Bike

ISOLATED UNITY

It’s not every day that you vie with teenagers for a podium spot in a dual slalom. In fact, the only other dual slalom I’ve entered was the last time I attended the Hornby Island Bike Fest—so long ago in fact that disc brakes had yet to fully make the crossover from motos to mountain bikes. Another lifetime, in mountain biking terms.
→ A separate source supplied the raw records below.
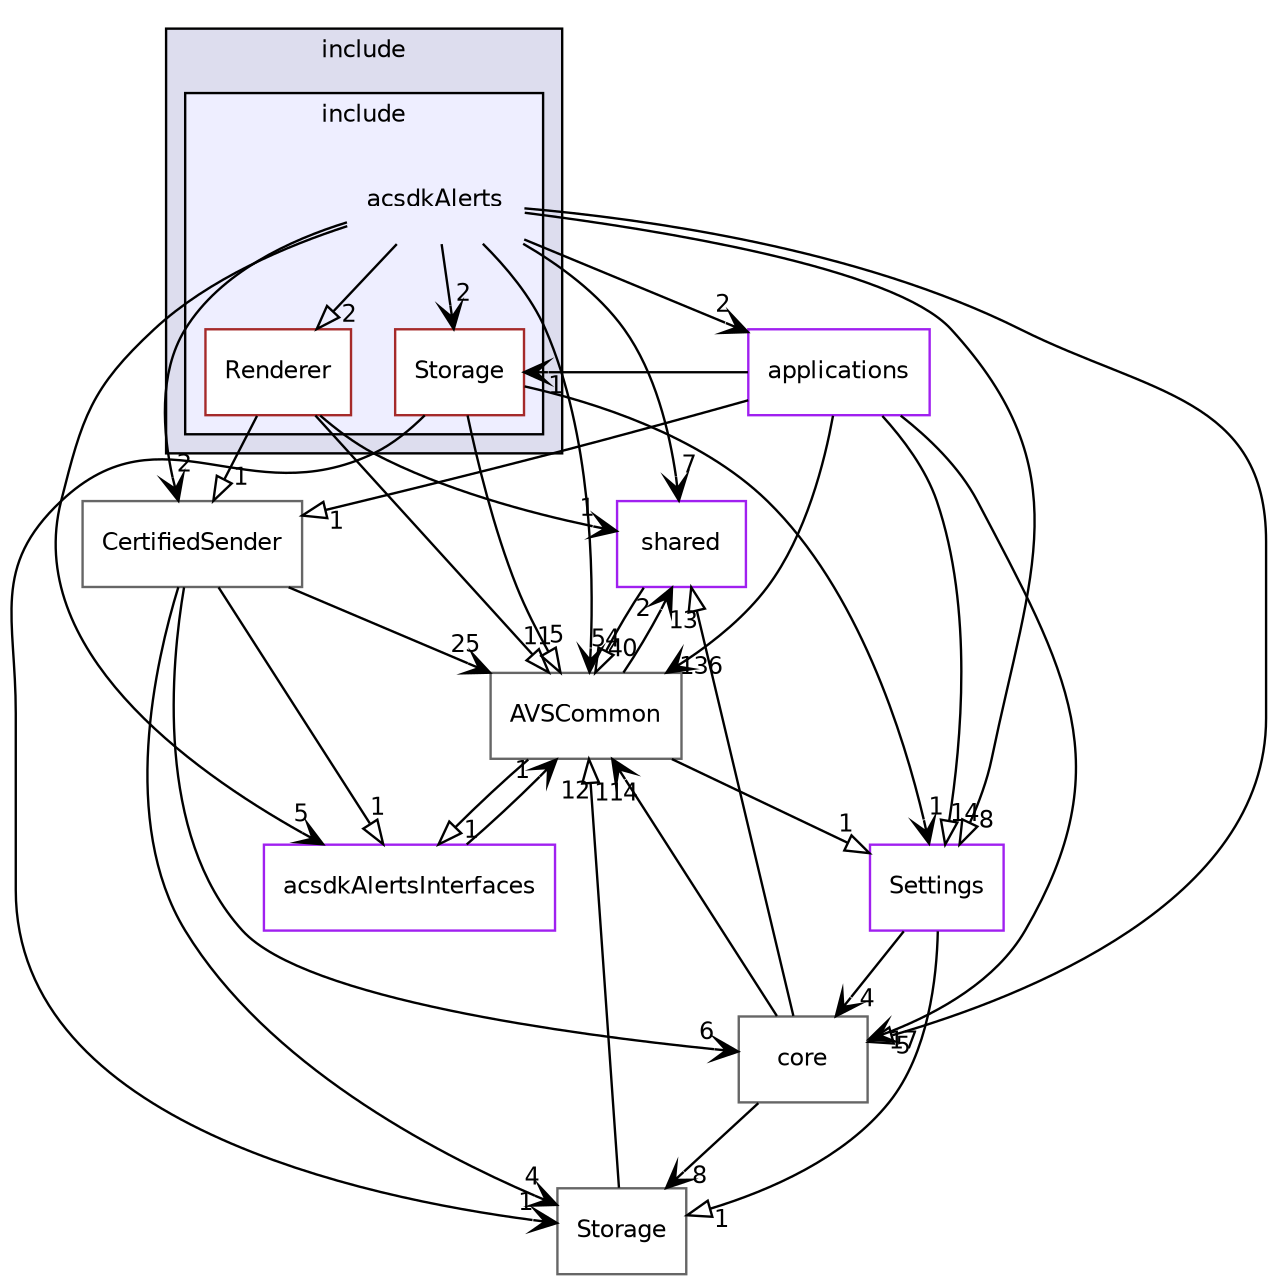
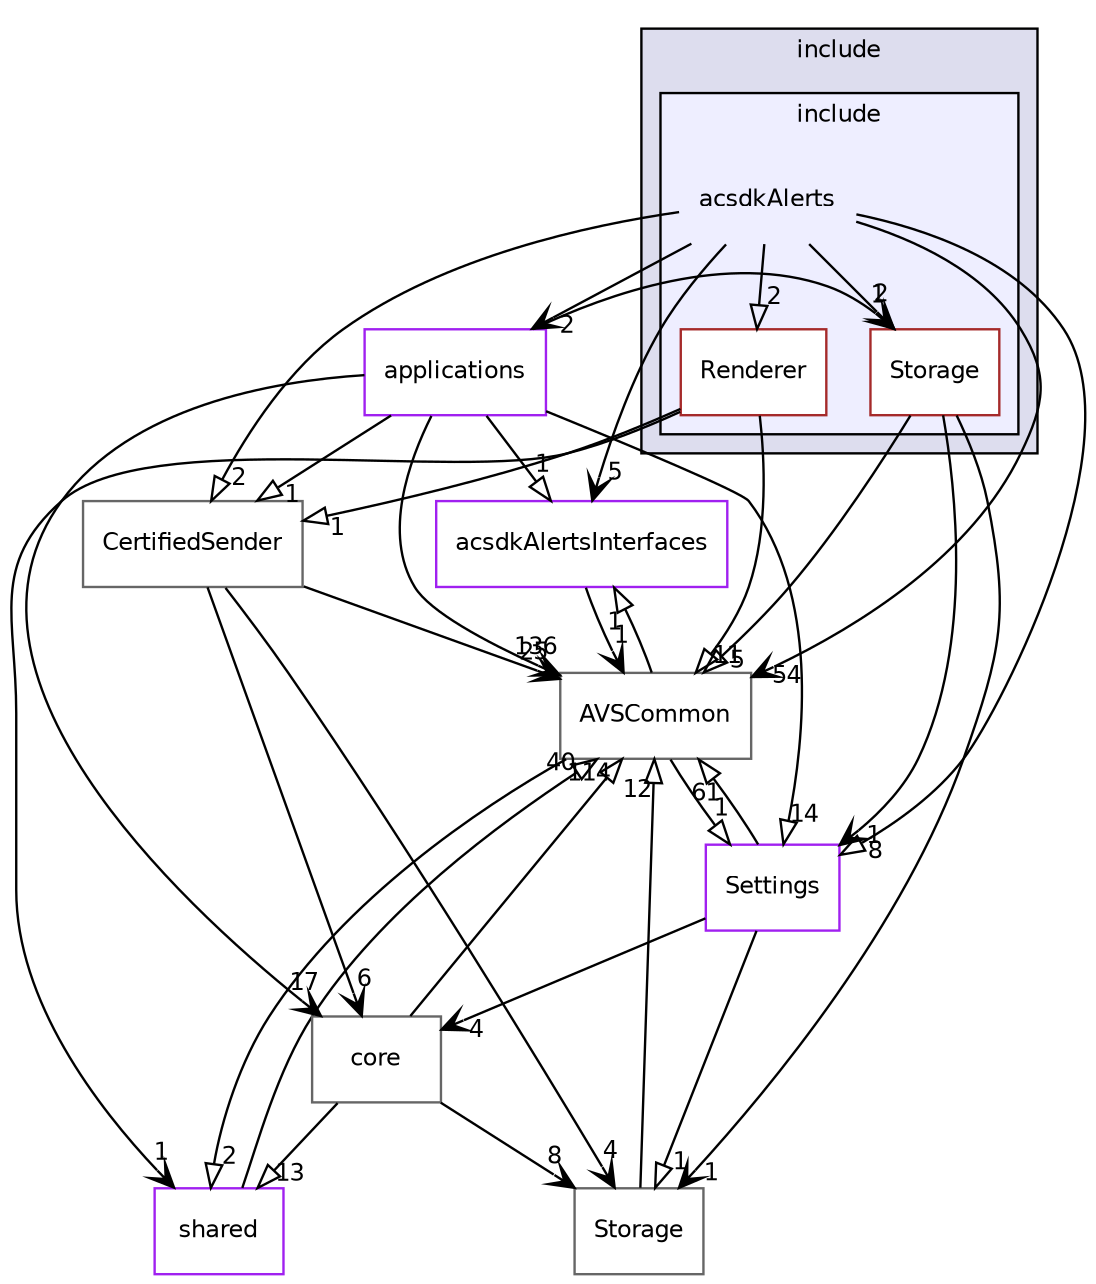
  digraph {
    compound=true
    node [color=purple fontname=Helvetica fontsize=10 shape=box fillcolor=white style=filled]
    edge [arrowhead=onormal headlabel=1 labeldistance=1.5 labelfontname=Helvetica labelfontsize=10]
    n1 [label=acsdkAlerts shape=plaintext fillcolor="" style=""]
    n2 [color=brown label=Renderer]
    n3 [color=brown label=Storage]
    n4 [label=shared]
    n5 [label=applications]
    n6 [label=acsdkAlertsInterfaces]
    n7 [color=gray40 label=CertifiedSender]
    n8 [label=Settings]
    n9 [color=gray40 label=AVSCommon]
    n10 [color=gray40 label=core]
    n11 [color=gray40 label=Storage]
    subgraph cluster_1 {
      bgcolor="#ddddee"
      fontname=Helvetica
      fontsize=10
      label=include
      pencolor=black
      subgraph cluster_2 {
        bgcolor="#eeeeff"
        fontname=Helvetica
        fontsize=10
        label=include
        pencolor=black
        n1
        n2
        n3
      }
    }
    n1 -> n2 [headlabel=2]
    n1 -> n3 [arrowhead=vee headlabel=2]
-   n1 -> n4 [arrowhead=vee headlabel=7]
    n1 -> n5 [arrowhead=vee headlabel=2]
    n1 -> n6 [arrowhead=vee headlabel=5]
-   n1 -> n7 [arrowhead=vee headlabel=2]
+   n1 -> n7 [headlabel=2]
    n1 -> n8 [headlabel=8]
    n1 -> n9 [arrowhead=vee headlabel=54]
-   n1 -> n10 [headlabel=5]
    n2 -> n4 [arrowhead=vee]
    n2 -> n7
    n2 -> n9 [headlabel=11]
    n3 -> n8 [arrowhead=vee]
    n3 -> n9 [headlabel=5]
    n3 -> n11 [arrowhead=vee]
    n4 -> n9 [headlabel=40]
    n5 -> n3 [arrowhead=vee]
-   n7 -> n6
+   n5 -> n6
    n5 -> n7
    n5 -> n8 [headlabel=14]
    n5 -> n9 [arrowhead=vee headlabel=136]
    n5 -> n10 [arrowhead=vee headlabel=17]
    n6 -> n9 [arrowhead=vee]
    n7 -> n9 [arrowhead=vee headlabel=25]
    n7 -> n10 [arrowhead=vee headlabel=6]
    n7 -> n11 [arrowhead=vee headlabel=4]
+   n8 -> n9 [headlabel=61]
    n8 -> n10 [arrowhead=vee headlabel=4]
    n8 -> n11
-   n9 -> n4 [arrowhead=vee headlabel=2]
+   n9 -> n4 [headlabel=2]
    n9 -> n6
    n9 -> n8
    n10 -> n4 [headlabel=13]
-   n10 -> n9 [arrowhead=vee headlabel=114]
+   n10 -> n9 [headlabel=114]
    n10 -> n11 [arrowhead=vee headlabel=8]
    n11 -> n9 [headlabel=12]
  }
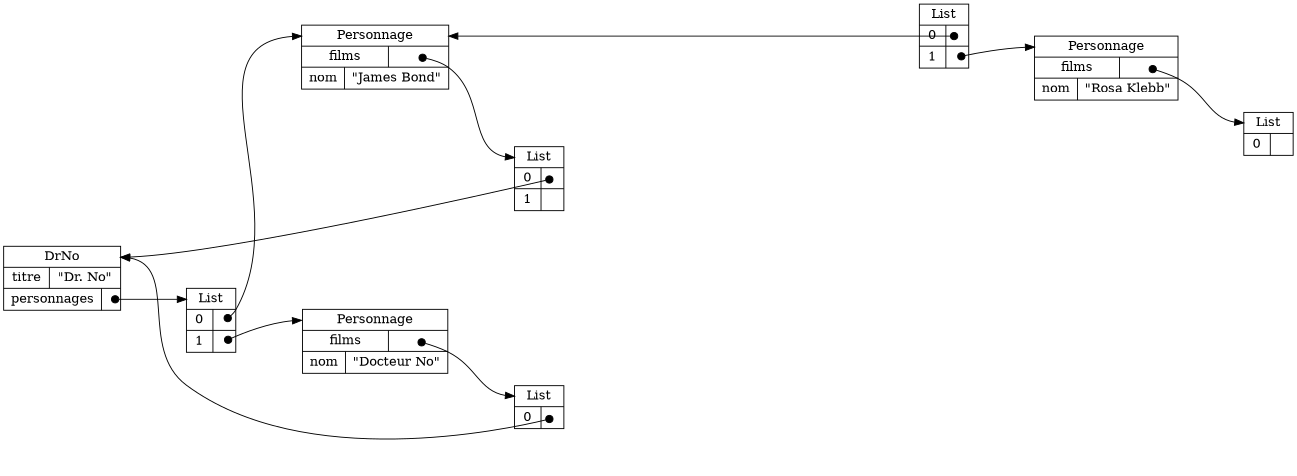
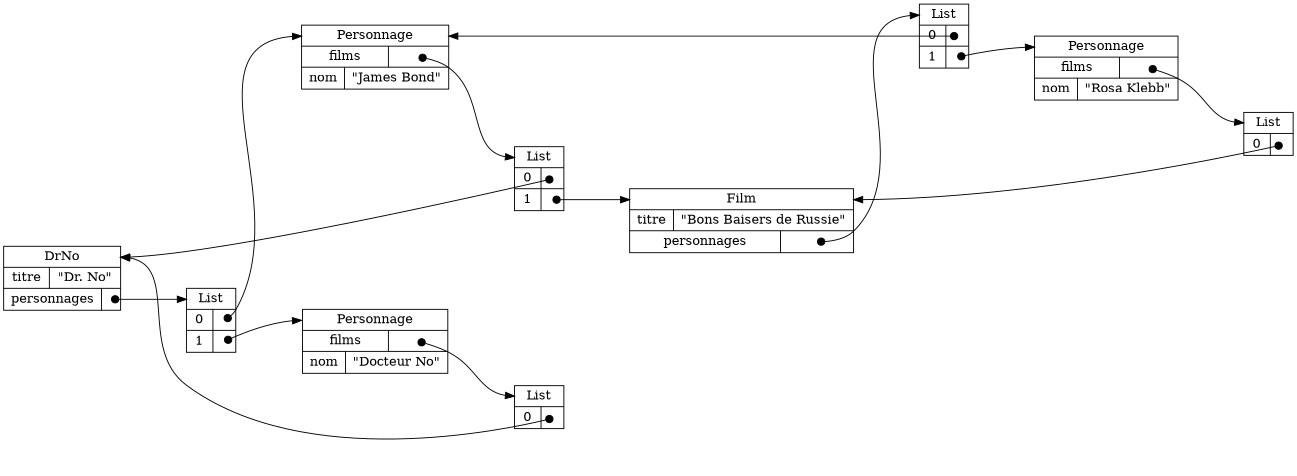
  digraph {
    compound=true
    nodesep=1.0
    rankdir=LR
    ranksep=1.0
    node [fillcolor=white shape=record style=filled]
    edge [arrowtail=dot dir=both headport=_C tailclip=false tailport="0_0:c"]
    n1 [label="<_C>DrNo|{titre|\"Dr. No\"}|{personnages|<personnages_personnages>}"]
    n2 [label="<_C>List|{0|<0_0>}|{1|<1_1>}"]
    n3 [label="<_C>Personnage|{films|<films_films>}|{nom|\"James Bond\"}"]
    n4 [label="<_C>Personnage|{films|<films_films>}|{nom|\"Docteur No\"}"]
    n5 [label="<_C>List|{0|<0_0>}|{1|<1_1>}"]
+   n6 [label="<_C>Film|{titre|\"Bons Baisers de Russie\"}|{personnages|<personnages_personnages>}"]
    n7 [label="<_C>List|{0|<0_0>}|{1|<1_1>}"]
    n8 [label="<_C>Personnage|{films|<films_films>}|{nom|\"Rosa Klebb\"}"]
    n9 [label="<_C>List|{0|<0_0>}"]
    n10 [label="<_C>List|{0|<0_0>}"]
    n1 -> n2 [tailport="personnages_personnages:c"]
    n2 -> n3
    n2 -> n4 [tailport="1_1:c"]
    n3 -> n5 [tailport="films_films:c"]
    n4 -> n10 [tailport="films_films:c"]
    n5 -> n1
+   n5 -> n6 [tailport="1_1:c"]
+   n6 -> n7 [tailport="personnages_personnages:c"]
    n7 -> n3
    n7 -> n8 [tailport="1_1:c"]
    n8 -> n9 [tailport="films_films:c"]
+   n9 -> n6
    n10 -> n1
  }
The grassy pastures of Strachan Valley shine like gold bullion in the morning sun, as a hundred-plus crowd of spectators begins to assemble alongside the banked corners and tabletops of Hornby’s legendary dual slalom course. It’s just one of the festival’s highlights (along with a trials competition, cross country, enduro and as much music, beer and homespun food as you can consume) that for a decade made it one of British Columbia’s most unusual celebrations of all things knobby. That is until more serious pursuits like having families and getting real jobs started distracting the organizers. But in 2018, when festival co-founder Tig Cross, on whose family farm the event took place, floated the idea of bringing it back after a decade-long hiatus—word spread faster than a wildfire in midsummer.

“I realized there were a lot of people who would be stoked to come back to Strachan Valley,” Cross tells me, alongside another Hornby Island festival pioneer, Sasha LeBaron.